## Transcribed page contents
[Start of section]

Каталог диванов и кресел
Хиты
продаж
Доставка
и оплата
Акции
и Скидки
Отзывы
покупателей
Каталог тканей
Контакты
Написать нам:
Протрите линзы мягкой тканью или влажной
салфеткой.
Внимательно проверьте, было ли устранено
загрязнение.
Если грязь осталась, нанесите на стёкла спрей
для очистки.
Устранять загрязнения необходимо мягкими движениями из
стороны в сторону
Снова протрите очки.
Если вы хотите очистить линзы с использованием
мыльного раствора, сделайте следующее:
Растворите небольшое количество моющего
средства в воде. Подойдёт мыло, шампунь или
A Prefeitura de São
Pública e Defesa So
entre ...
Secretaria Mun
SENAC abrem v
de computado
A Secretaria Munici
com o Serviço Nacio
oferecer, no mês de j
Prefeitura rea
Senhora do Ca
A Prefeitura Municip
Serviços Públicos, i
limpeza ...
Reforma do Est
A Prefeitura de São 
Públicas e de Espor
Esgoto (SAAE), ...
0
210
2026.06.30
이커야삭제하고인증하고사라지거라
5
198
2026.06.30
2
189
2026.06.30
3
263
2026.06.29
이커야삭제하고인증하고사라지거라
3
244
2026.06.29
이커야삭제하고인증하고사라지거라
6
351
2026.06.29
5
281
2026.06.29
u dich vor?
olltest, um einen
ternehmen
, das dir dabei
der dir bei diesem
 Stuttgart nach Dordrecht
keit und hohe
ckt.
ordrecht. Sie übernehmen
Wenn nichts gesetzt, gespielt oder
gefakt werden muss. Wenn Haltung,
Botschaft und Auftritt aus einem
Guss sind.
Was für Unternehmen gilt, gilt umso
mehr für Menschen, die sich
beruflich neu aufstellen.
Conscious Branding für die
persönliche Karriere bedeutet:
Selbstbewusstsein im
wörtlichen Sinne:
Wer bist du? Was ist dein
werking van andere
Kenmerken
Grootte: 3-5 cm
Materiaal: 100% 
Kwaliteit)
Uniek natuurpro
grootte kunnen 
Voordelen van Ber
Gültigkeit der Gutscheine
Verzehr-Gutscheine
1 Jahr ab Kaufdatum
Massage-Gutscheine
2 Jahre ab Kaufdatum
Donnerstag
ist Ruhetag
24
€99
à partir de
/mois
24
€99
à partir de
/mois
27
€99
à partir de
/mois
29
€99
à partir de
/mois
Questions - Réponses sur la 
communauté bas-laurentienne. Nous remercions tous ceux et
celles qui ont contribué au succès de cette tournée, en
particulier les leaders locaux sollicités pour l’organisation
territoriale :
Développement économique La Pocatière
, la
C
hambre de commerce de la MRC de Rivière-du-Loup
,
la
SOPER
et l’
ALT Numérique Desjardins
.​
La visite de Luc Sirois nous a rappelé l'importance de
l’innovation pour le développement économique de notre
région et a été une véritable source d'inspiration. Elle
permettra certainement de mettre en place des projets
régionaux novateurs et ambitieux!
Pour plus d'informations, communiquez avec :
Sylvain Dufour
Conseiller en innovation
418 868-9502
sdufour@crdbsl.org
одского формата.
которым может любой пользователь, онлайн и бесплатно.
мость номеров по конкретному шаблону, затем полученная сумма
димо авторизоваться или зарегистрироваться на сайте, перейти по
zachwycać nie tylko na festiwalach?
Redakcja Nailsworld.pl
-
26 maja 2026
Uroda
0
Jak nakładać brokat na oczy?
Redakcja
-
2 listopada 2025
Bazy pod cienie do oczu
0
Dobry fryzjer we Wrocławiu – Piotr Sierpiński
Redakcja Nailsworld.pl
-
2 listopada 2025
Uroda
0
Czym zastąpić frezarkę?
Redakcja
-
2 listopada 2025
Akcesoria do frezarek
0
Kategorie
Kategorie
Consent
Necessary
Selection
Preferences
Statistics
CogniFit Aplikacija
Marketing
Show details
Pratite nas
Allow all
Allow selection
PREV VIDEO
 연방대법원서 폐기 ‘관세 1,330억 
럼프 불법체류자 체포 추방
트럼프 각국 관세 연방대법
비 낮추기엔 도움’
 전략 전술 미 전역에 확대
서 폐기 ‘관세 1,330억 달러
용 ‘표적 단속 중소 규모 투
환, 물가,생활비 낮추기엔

[End of section]

## Directions
The word "Каталог" appears in some lines above. Return every one of those lines.

## Expected answer
Каталог диванов и кресел
Каталог тканей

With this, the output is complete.